▸ **Work instruction**:
In the listing below, reproduce word for word the lines from the line with "Now we have" to the line with "through? There are several", including both of those lines.

▸ **Provided records**:
- - -

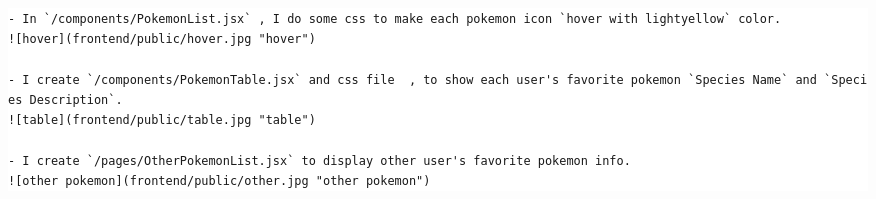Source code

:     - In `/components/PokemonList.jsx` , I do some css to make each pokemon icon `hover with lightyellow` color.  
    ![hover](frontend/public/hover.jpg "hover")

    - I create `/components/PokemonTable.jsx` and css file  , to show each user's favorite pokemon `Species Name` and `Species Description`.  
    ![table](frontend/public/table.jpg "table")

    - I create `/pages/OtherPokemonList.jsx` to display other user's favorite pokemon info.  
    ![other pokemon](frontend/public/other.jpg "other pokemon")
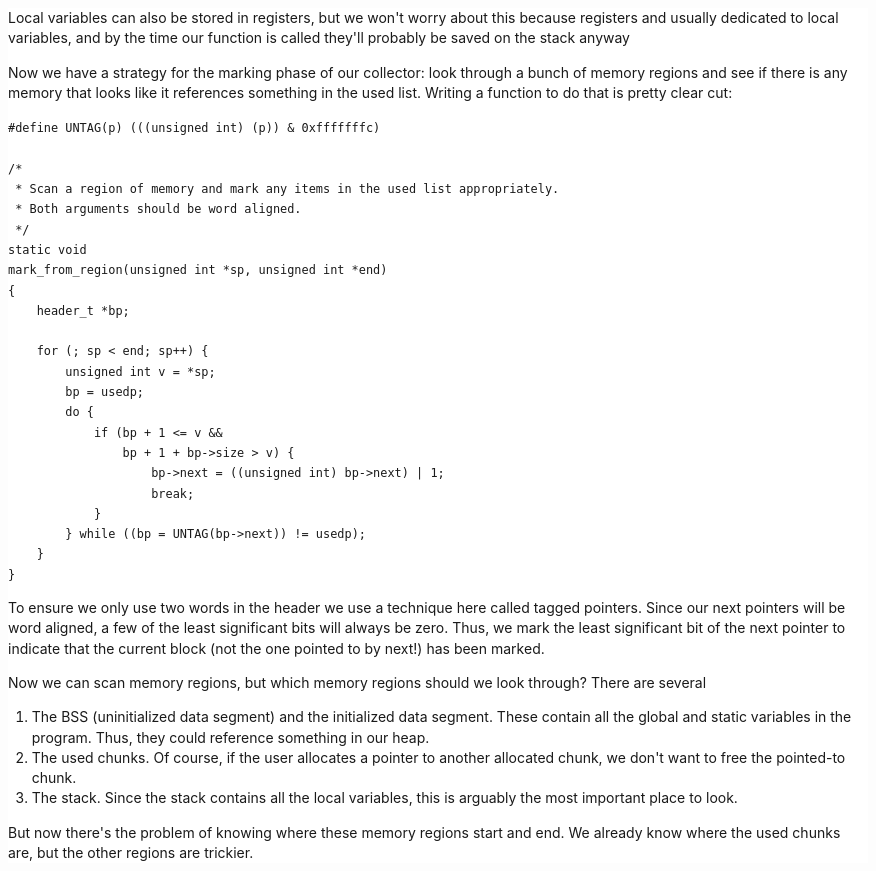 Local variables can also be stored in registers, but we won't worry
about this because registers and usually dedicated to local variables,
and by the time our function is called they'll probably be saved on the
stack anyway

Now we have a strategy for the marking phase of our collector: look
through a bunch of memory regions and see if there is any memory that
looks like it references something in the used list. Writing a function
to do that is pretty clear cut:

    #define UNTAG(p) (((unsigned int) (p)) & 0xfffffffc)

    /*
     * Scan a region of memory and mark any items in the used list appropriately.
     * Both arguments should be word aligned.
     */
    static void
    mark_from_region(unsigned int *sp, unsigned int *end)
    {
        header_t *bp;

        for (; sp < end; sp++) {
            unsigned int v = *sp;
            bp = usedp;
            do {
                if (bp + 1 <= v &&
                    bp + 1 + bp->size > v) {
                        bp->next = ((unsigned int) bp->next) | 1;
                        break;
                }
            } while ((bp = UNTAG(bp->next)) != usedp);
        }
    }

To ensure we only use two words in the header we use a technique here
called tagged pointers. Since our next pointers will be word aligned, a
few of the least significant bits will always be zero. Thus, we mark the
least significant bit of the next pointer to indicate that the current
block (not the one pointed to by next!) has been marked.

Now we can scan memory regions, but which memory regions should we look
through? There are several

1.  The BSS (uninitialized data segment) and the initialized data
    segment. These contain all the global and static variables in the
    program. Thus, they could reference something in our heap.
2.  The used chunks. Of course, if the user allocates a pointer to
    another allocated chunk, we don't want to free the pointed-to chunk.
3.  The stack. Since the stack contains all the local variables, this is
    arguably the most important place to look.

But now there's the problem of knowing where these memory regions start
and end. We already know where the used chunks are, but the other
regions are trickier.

- - -

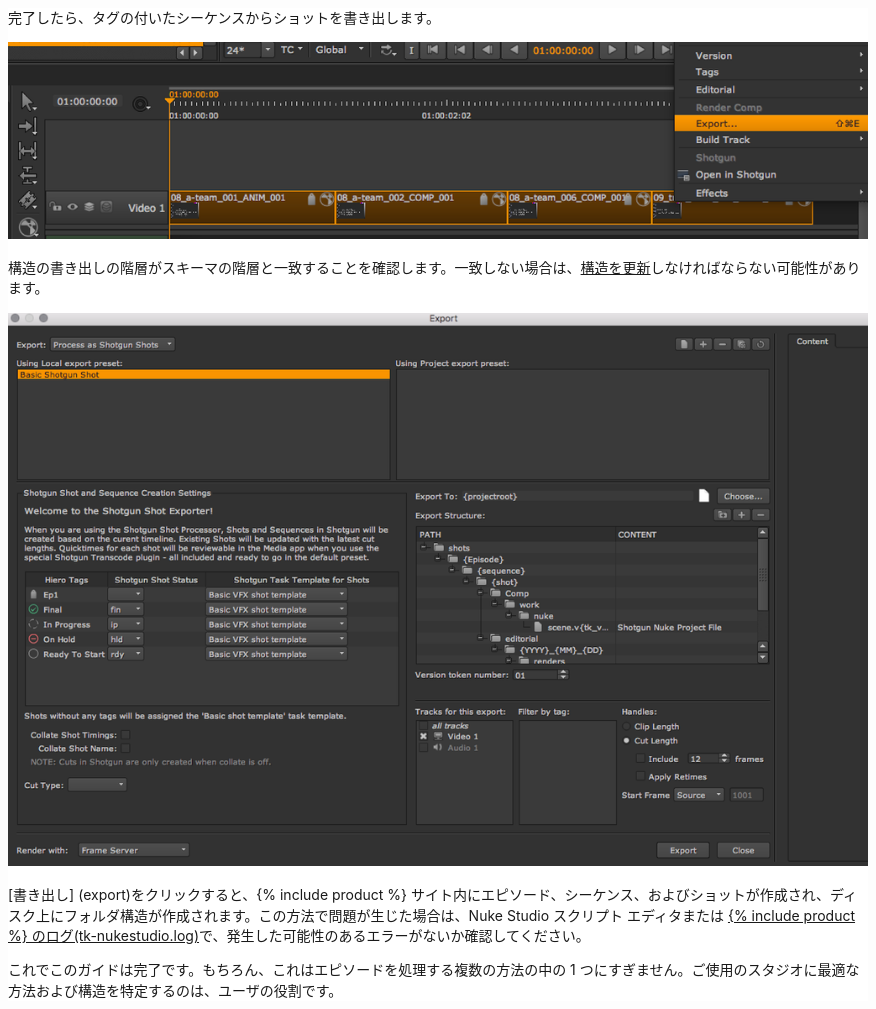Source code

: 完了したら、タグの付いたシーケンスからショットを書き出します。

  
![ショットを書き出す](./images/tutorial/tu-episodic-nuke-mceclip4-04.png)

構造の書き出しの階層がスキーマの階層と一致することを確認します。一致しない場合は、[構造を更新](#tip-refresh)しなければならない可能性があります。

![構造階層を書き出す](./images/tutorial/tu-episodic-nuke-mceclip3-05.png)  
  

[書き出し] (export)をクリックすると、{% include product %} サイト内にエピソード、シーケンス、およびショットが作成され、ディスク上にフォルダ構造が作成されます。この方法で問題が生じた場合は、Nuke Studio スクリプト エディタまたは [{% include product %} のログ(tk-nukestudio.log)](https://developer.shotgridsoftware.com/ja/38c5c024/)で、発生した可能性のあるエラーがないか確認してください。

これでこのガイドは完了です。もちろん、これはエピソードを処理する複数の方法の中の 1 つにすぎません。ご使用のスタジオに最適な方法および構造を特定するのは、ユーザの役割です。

- - -

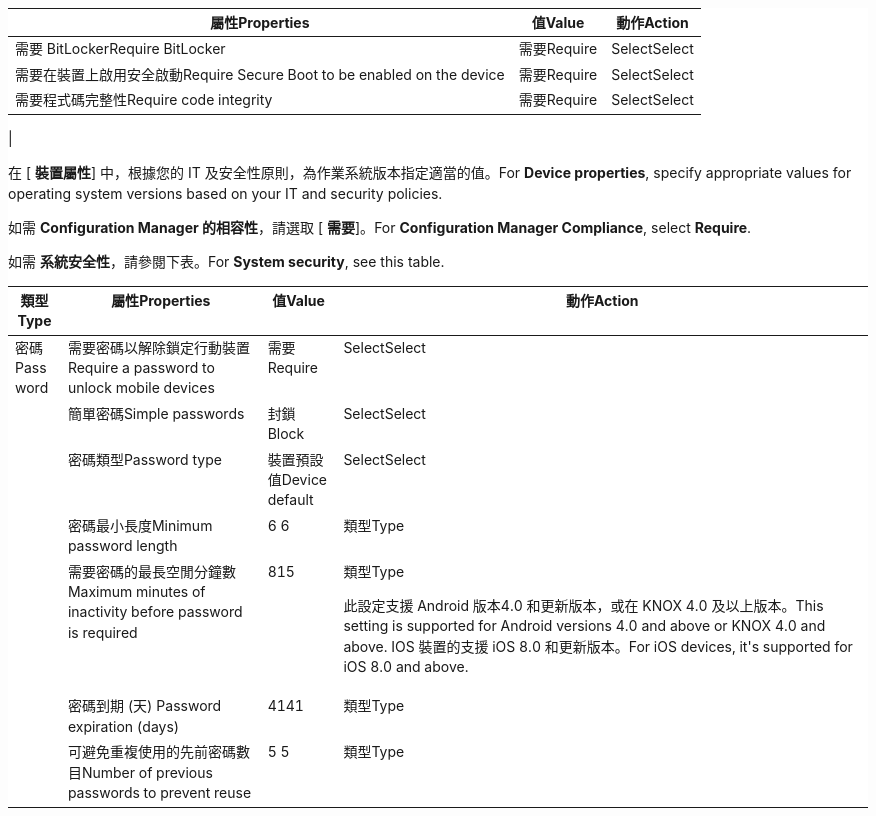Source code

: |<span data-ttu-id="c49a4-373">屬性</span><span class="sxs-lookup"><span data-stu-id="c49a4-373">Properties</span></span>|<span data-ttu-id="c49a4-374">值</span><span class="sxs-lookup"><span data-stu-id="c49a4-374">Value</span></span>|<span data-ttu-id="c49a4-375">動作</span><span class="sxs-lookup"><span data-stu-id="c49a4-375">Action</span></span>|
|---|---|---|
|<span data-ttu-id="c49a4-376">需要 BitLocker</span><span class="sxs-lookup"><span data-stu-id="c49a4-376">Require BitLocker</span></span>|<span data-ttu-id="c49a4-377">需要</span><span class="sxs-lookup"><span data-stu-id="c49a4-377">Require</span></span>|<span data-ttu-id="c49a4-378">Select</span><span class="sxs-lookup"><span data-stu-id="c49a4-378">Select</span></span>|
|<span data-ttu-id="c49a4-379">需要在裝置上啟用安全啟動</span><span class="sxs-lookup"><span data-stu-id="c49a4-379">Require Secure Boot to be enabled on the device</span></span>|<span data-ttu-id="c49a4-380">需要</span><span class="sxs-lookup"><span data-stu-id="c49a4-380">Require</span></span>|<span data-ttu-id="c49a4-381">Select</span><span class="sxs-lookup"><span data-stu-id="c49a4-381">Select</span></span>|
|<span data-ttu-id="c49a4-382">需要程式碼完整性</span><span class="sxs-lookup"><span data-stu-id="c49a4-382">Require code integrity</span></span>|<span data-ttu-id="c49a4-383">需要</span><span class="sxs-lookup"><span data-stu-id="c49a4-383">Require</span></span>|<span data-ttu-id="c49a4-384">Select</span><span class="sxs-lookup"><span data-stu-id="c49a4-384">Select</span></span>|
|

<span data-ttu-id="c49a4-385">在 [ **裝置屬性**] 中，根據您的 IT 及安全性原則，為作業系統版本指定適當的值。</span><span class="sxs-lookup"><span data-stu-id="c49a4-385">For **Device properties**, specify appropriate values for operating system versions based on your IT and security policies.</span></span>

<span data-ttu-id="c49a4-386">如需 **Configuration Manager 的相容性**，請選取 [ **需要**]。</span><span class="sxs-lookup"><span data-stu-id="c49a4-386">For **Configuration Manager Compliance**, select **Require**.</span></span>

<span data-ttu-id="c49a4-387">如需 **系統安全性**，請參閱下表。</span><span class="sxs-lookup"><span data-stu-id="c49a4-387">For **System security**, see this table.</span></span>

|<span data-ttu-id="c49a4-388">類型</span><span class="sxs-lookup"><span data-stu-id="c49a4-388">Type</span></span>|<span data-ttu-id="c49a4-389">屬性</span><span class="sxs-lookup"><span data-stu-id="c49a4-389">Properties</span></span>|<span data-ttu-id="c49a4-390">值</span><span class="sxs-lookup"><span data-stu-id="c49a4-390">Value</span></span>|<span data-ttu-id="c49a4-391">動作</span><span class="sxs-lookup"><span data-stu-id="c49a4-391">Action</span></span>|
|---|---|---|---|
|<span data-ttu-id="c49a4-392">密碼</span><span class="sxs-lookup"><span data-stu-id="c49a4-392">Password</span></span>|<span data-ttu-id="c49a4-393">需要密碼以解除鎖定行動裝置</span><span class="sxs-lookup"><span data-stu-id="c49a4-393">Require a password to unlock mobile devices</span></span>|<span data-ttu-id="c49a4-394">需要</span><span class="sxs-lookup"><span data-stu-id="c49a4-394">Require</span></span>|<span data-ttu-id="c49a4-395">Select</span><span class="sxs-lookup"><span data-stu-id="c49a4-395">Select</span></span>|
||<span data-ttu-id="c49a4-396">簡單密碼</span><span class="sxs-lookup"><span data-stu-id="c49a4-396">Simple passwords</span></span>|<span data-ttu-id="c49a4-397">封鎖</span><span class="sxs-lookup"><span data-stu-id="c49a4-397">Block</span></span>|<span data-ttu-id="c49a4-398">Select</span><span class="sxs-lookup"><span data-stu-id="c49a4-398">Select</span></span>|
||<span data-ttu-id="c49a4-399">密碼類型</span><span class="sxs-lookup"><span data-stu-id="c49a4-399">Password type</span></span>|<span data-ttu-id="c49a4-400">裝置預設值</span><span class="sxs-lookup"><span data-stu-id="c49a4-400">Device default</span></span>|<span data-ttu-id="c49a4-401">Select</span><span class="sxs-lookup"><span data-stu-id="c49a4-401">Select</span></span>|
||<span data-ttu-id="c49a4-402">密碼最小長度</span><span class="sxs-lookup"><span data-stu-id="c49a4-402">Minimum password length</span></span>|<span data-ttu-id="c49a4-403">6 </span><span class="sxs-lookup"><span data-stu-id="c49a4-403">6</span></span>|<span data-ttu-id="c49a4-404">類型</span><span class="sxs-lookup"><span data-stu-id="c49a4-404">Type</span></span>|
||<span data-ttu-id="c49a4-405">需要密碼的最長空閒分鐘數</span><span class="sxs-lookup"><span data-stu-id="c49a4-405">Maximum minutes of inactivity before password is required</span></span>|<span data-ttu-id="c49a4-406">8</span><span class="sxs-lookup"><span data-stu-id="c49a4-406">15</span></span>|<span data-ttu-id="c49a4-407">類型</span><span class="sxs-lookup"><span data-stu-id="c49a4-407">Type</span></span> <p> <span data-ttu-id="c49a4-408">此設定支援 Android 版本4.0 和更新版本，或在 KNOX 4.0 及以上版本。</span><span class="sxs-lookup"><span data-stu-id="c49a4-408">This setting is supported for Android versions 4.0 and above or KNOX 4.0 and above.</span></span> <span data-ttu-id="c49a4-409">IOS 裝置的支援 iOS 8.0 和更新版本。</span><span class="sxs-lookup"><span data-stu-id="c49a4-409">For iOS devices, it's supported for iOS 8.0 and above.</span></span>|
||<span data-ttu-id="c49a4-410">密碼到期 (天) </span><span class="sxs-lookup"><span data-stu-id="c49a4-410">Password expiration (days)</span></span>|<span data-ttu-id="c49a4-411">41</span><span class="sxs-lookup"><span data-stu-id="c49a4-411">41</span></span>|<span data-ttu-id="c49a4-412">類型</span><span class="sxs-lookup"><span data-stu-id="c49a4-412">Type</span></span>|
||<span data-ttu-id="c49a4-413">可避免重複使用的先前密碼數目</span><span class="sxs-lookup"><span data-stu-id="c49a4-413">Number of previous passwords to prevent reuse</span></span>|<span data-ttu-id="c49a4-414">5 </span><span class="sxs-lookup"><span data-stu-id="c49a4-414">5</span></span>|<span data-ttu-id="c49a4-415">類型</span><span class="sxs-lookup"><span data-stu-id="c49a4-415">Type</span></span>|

- - -

▸ **Answer to this task**:
Now we have a strategy for the marking phase of our collector: look
through a bunch of memory regions and see if there is any memory that
looks like it references something in the used list. Writing a function
to do that is pretty clear cut:

    #define UNTAG(p) (((unsigned int) (p)) & 0xfffffffc)

    /*
     * Scan a region of memory and mark any items in the used list appropriately.
     * Both arguments should be word aligned.
     */
    static void
    mark_from_region(unsigned int *sp, unsigned int *end)
    {
        header_t *bp;

        for (; sp < end; sp++) {
            unsigned int v = *sp;
            bp = usedp;
            do {
                if (bp + 1 <= v &&
                    bp + 1 + bp->size > v) {
                        bp->next = ((unsigned int) bp->next) | 1;
                        break;
                }
            } while ((bp = UNTAG(bp->next)) != usedp);
        }
    }

To ensure we only use two words in the header we use a technique here
called tagged pointers. Since our next pointers will be word aligned, a
few of the least significant bits will always be zero. Thus, we mark the
least significant bit of the next pointer to indicate that the current
block (not the one pointed to by next!) has been marked.

Now we can scan memory regions, but which memory regions should we look
through? There are several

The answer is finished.